---- INFORMATION SHOWN
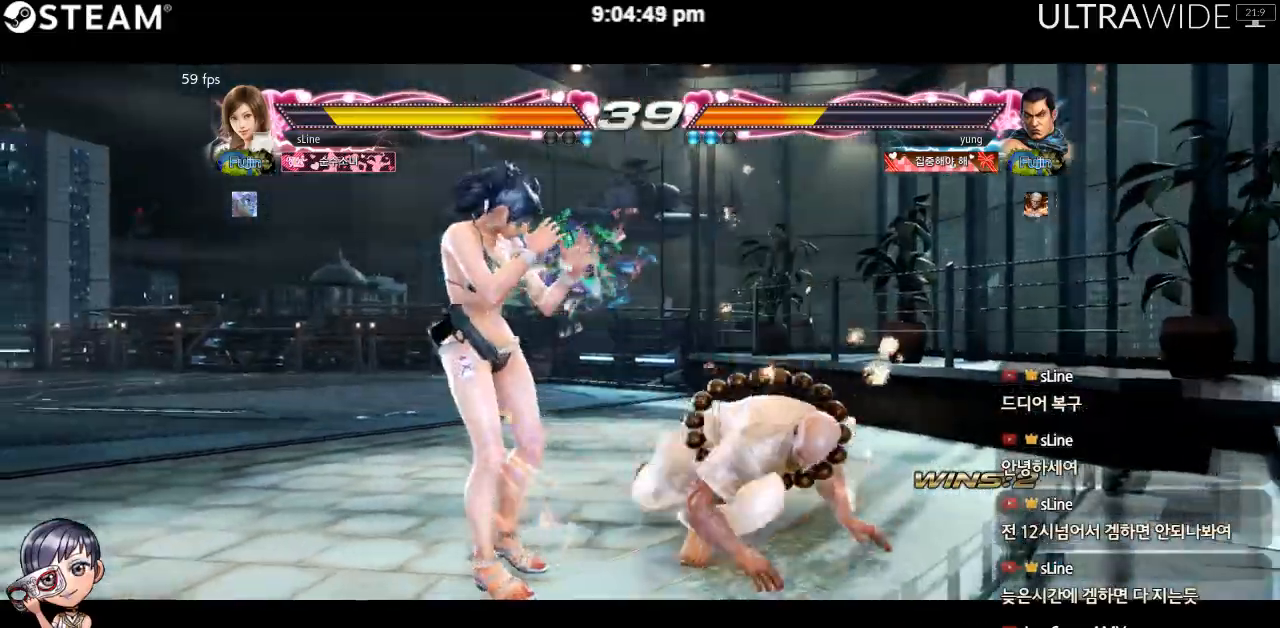
{"dt_ms": 500, "buttons": [], "left_stick": "center"}
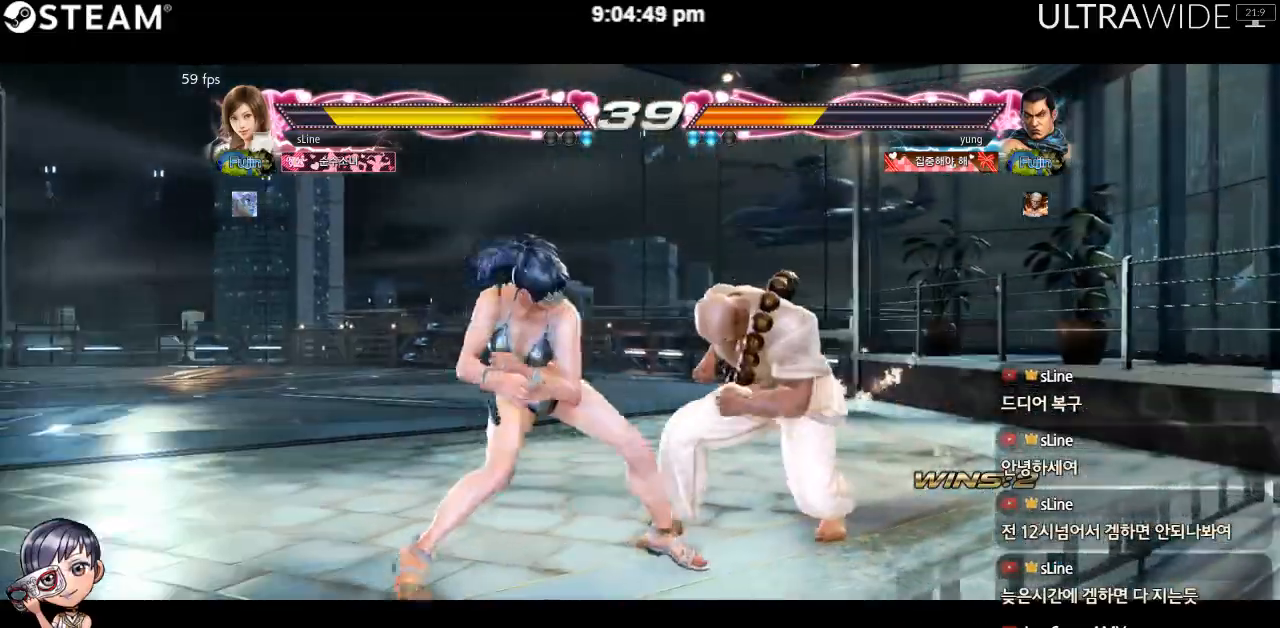
{"dt_ms": 500, "buttons": [], "left_stick": "down-right", "events": [[450, "left_stick", "down-right"]]}
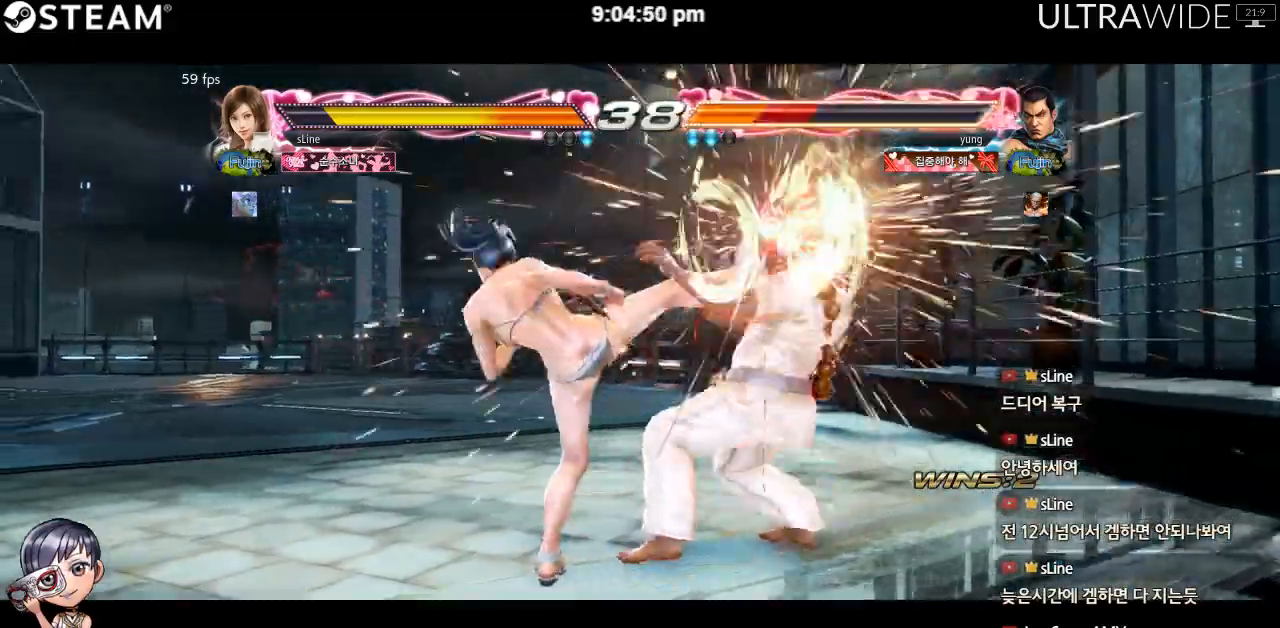
{"dt_ms": 1000, "buttons": [], "left_stick": "center"}
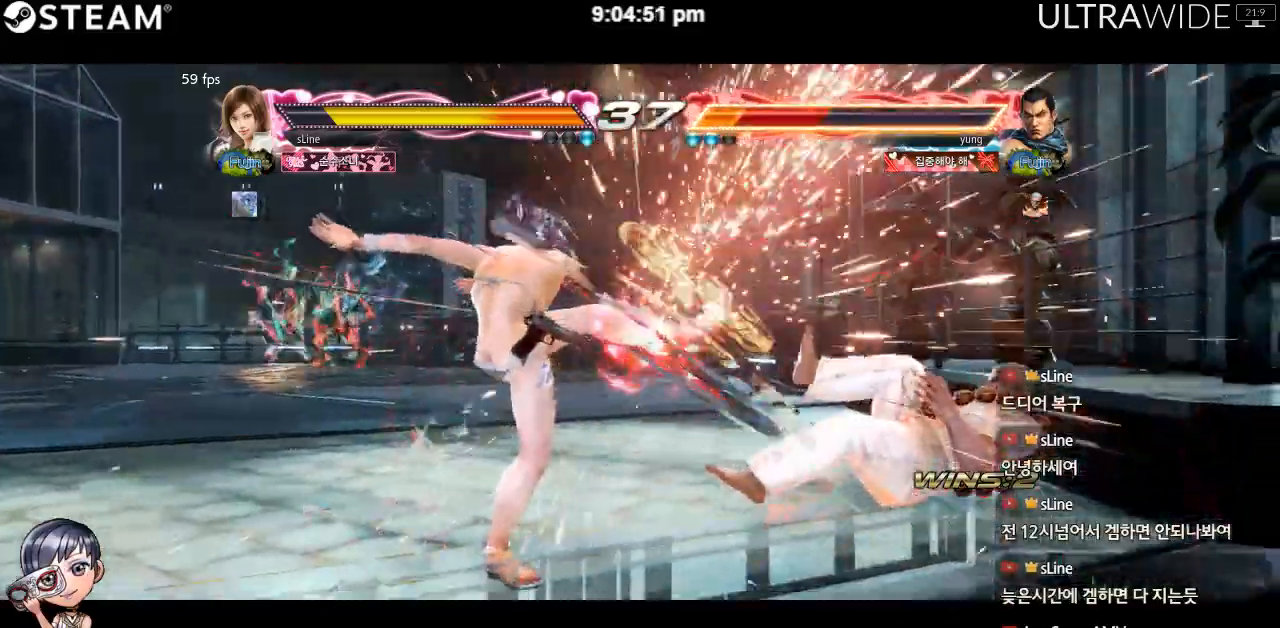
{"dt_ms": 500, "buttons": [], "left_stick": "right", "events": [[300, "left_stick", "right"]]}
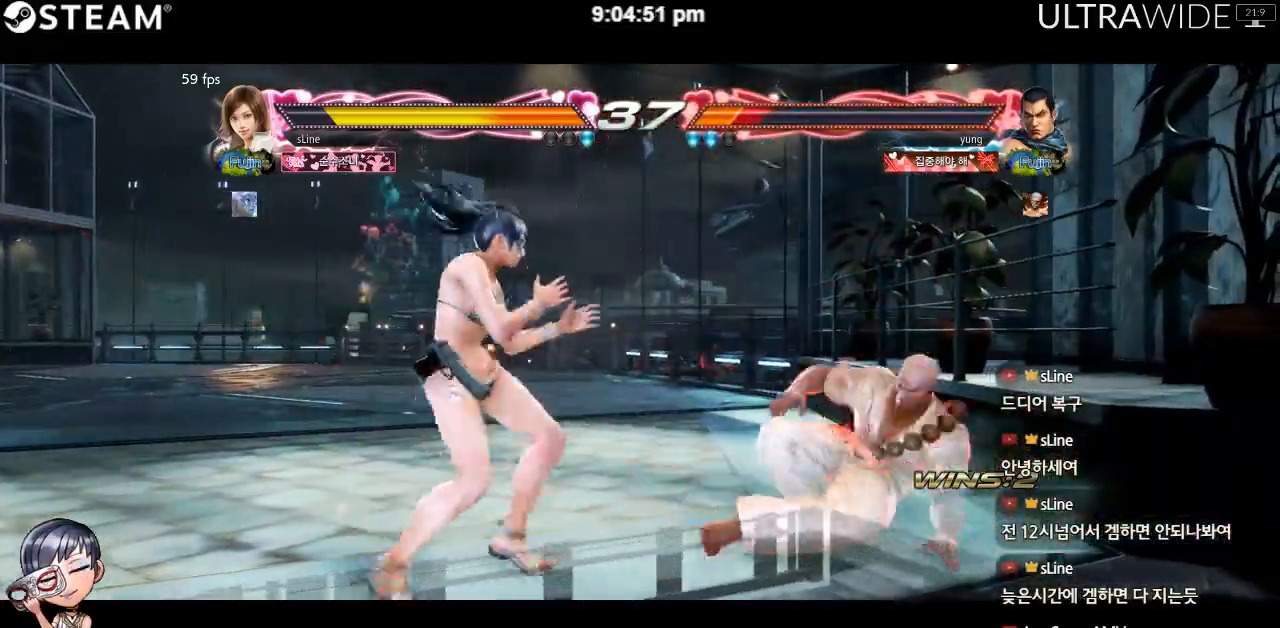
{"dt_ms": 500, "buttons": [], "left_stick": "down-left"}
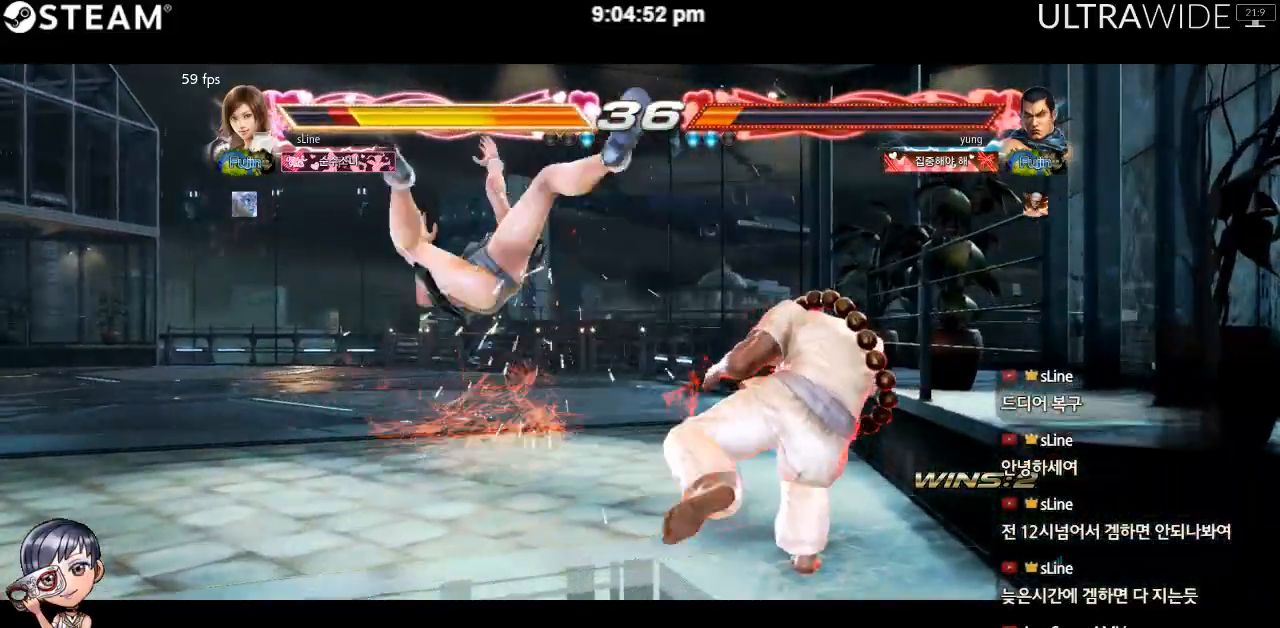
{"dt_ms": 500, "buttons": [], "left_stick": "left"}
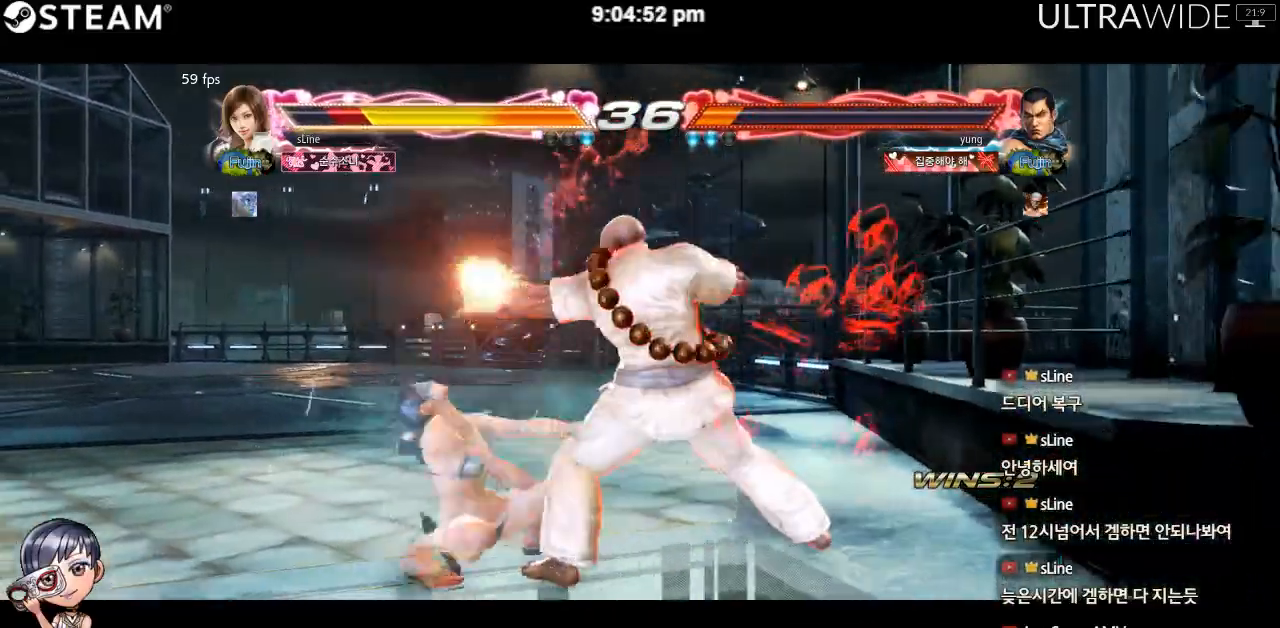
{"dt_ms": 500, "buttons": [], "left_stick": "left", "events": []}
--------
EXERCISE DESCRIPTION
Output the full listing verbatim, but drop the images.

COMPLETED EXERCISE
{"dt_ms": 500, "buttons": [], "left_stick": "center"}
{"dt_ms": 500, "buttons": [], "left_stick": "down-right", "events": [[450, "left_stick", "down-right"]]}
{"dt_ms": 1000, "buttons": [], "left_stick": "center"}
{"dt_ms": 500, "buttons": [], "left_stick": "right", "events": [[300, "left_stick", "right"]]}
{"dt_ms": 500, "buttons": [], "left_stick": "down-left"}
{"dt_ms": 500, "buttons": [], "left_stick": "left"}
{"dt_ms": 500, "buttons": [], "left_stick": "left", "events": []}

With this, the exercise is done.